[Start of section]
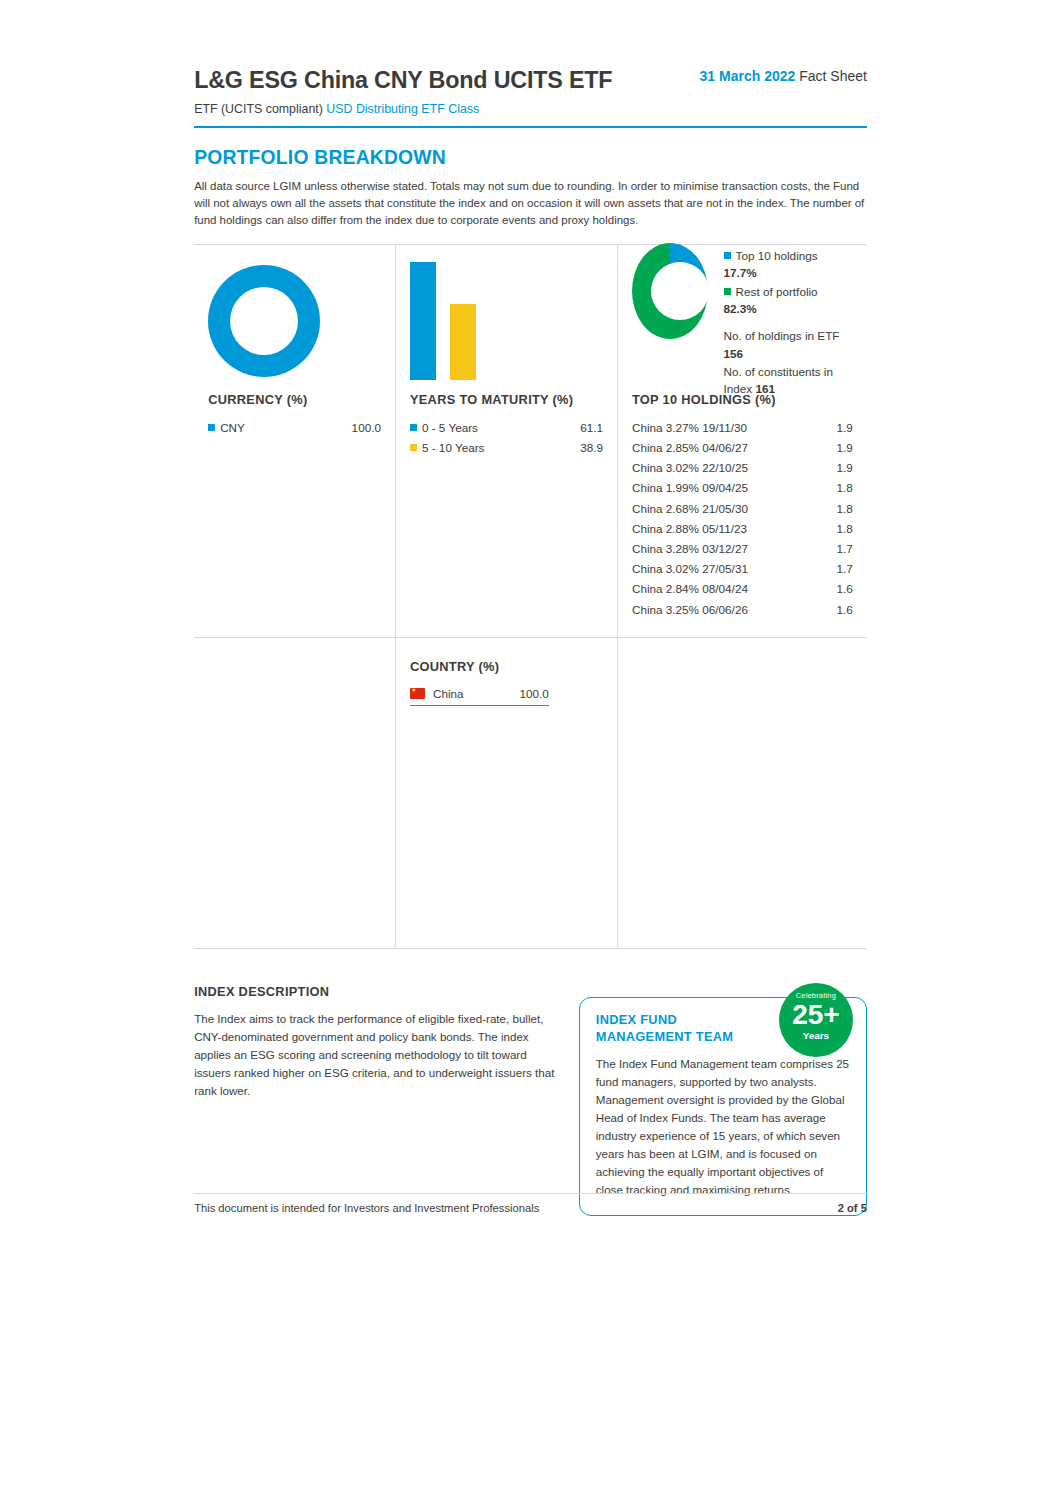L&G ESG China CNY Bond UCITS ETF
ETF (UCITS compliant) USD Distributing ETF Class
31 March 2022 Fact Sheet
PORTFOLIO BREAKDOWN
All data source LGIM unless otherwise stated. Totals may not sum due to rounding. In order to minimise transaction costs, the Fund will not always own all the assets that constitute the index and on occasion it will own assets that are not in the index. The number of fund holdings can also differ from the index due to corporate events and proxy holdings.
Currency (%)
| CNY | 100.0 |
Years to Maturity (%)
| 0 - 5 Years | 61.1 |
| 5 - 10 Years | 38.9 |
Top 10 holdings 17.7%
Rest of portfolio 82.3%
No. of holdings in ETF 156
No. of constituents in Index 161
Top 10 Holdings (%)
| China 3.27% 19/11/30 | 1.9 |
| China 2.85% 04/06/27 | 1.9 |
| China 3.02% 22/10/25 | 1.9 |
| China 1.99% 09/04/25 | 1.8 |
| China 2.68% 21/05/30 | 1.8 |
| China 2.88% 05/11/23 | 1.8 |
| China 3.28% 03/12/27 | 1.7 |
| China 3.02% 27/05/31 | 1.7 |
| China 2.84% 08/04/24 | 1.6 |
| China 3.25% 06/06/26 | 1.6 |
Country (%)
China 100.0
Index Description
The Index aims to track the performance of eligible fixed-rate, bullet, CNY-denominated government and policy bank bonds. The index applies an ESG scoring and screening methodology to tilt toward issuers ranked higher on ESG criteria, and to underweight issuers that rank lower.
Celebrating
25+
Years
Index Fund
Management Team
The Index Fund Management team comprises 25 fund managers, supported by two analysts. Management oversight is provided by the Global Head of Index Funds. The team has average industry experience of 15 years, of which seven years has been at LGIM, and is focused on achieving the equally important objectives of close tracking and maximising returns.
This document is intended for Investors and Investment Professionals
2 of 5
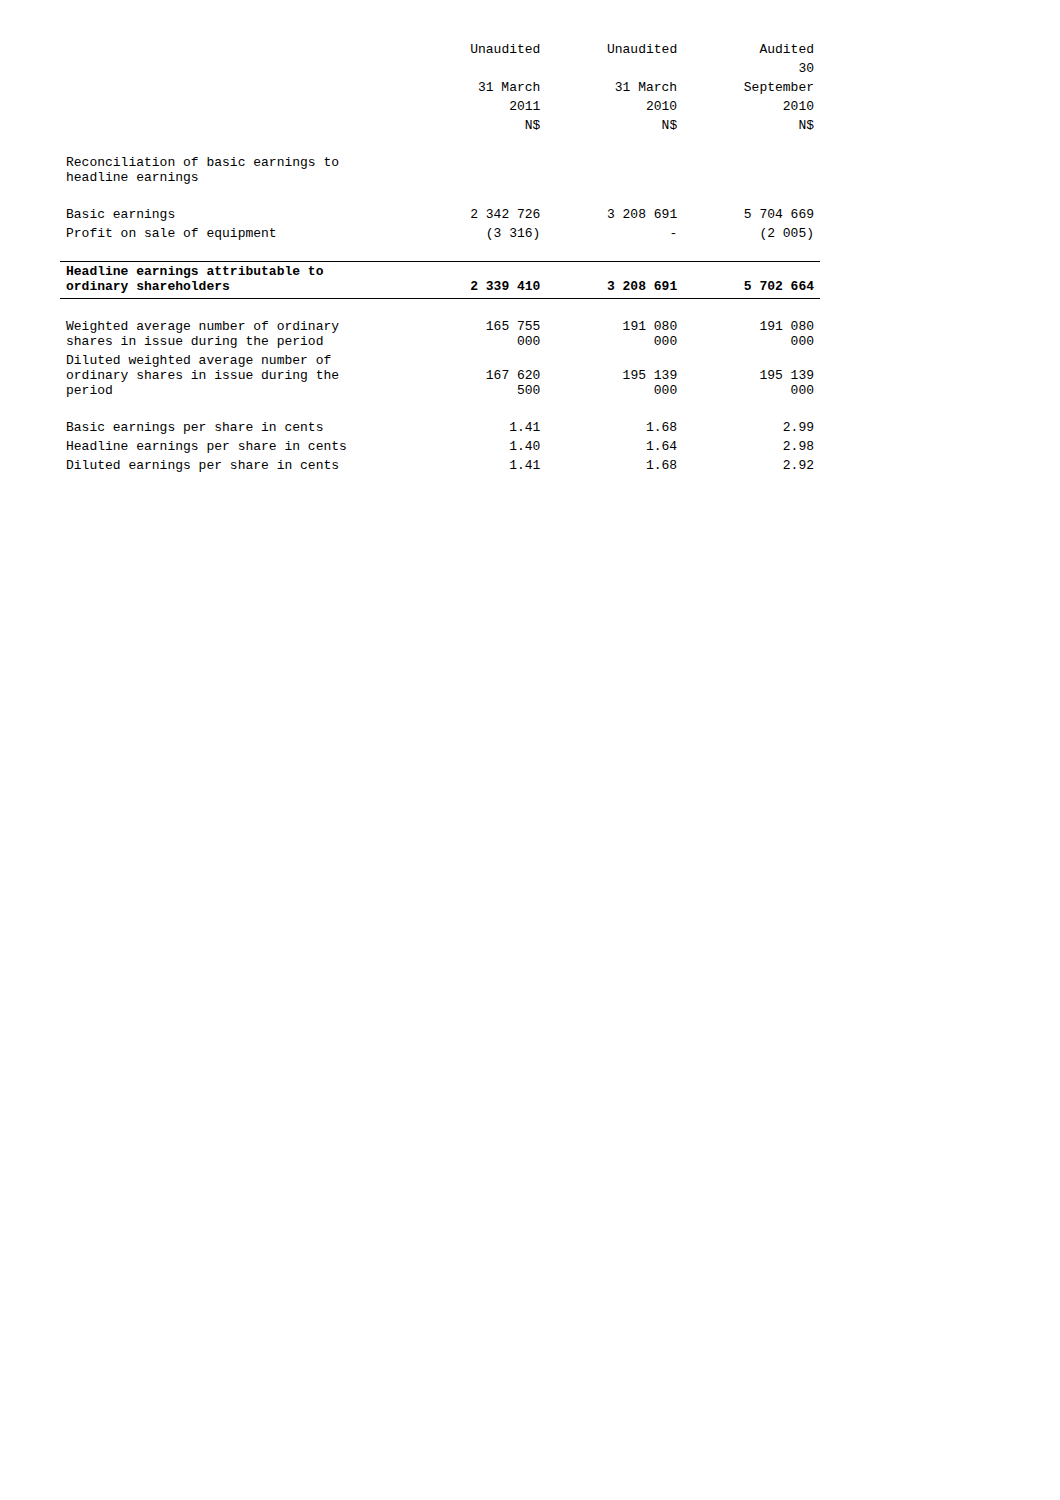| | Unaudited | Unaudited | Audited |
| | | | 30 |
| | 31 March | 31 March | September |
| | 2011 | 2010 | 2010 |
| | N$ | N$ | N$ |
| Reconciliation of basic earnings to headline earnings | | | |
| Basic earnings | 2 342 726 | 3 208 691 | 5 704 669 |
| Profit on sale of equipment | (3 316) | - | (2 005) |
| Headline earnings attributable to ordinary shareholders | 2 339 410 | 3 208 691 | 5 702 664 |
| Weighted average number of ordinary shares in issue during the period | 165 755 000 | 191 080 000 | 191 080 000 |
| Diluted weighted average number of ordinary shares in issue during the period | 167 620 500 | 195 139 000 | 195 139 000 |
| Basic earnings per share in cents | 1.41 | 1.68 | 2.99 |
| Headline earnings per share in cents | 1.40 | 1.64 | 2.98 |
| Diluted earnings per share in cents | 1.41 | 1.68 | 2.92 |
[End of section]
If an entry holds a picture, leave that picture out, and transcribe the rest of the listing above exactly.

L&G ESG China CNY Bond UCITS ETF
ETF (UCITS compliant) USD Distributing ETF Class
31 March 2022 Fact Sheet
PORTFOLIO BREAKDOWN
All data source LGIM unless otherwise stated. Totals may not sum due to rounding. In order to minimise transaction costs, the Fund will not always own all the assets that constitute the index and on occasion it will own assets that are not in the index. The number of fund holdings can also differ from the index due to corporate events and proxy holdings.
Currency (%)
| CNY | 100.0 |
Years to Maturity (%)
| 0 - 5 Years | 61.1 |
| 5 - 10 Years | 38.9 |
Top 10 holdings 17.7%
Rest of portfolio 82.3%
No. of holdings in ETF 156
No. of constituents in Index 161
Top 10 Holdings (%)
| China 3.27% 19/11/30 | 1.9 |
| China 2.85% 04/06/27 | 1.9 |
| China 3.02% 22/10/25 | 1.9 |
| China 1.99% 09/04/25 | 1.8 |
| China 2.68% 21/05/30 | 1.8 |
| China 2.88% 05/11/23 | 1.8 |
| China 3.28% 03/12/27 | 1.7 |
| China 3.02% 27/05/31 | 1.7 |
| China 2.84% 08/04/24 | 1.6 |
| China 3.25% 06/06/26 | 1.6 |
Country (%)
China 100.0
Index Description
The Index aims to track the performance of eligible fixed-rate, bullet, CNY-denominated government and policy bank bonds. The index applies an ESG scoring and screening methodology to tilt toward issuers ranked higher on ESG criteria, and to underweight issuers that rank lower.
Celebrating
25+
Years
Index Fund
Management Team
The Index Fund Management team comprises 25 fund managers, supported by two analysts. Management oversight is provided by the Global Head of Index Funds. The team has average industry experience of 15 years, of which seven years has been at LGIM, and is focused on achieving the equally important objectives of close tracking and maximising returns.
This document is intended for Investors and Investment Professionals
2 of 5
| | Unaudited | Unaudited | Audited |
| | | | 30 |
| | 31 March | 31 March | September |
| | 2011 | 2010 | 2010 |
| | N$ | N$ | N$ |
| Reconciliation of basic earnings to headline earnings | | | |
| Basic earnings | 2 342 726 | 3 208 691 | 5 704 669 |
| Profit on sale of equipment | (3 316) | - | (2 005) |
| Headline earnings attributable to ordinary shareholders | 2 339 410 | 3 208 691 | 5 702 664 |
| Weighted average number of ordinary shares in issue during the period | 165 755 000 | 191 080 000 | 191 080 000 |
| Diluted weighted average number of ordinary shares in issue during the period | 167 620 500 | 195 139 000 | 195 139 000 |
| Basic earnings per share in cents | 1.41 | 1.68 | 2.99 |
| Headline earnings per share in cents | 1.40 | 1.64 | 2.98 |
| Diluted earnings per share in cents | 1.41 | 1.68 | 2.92 |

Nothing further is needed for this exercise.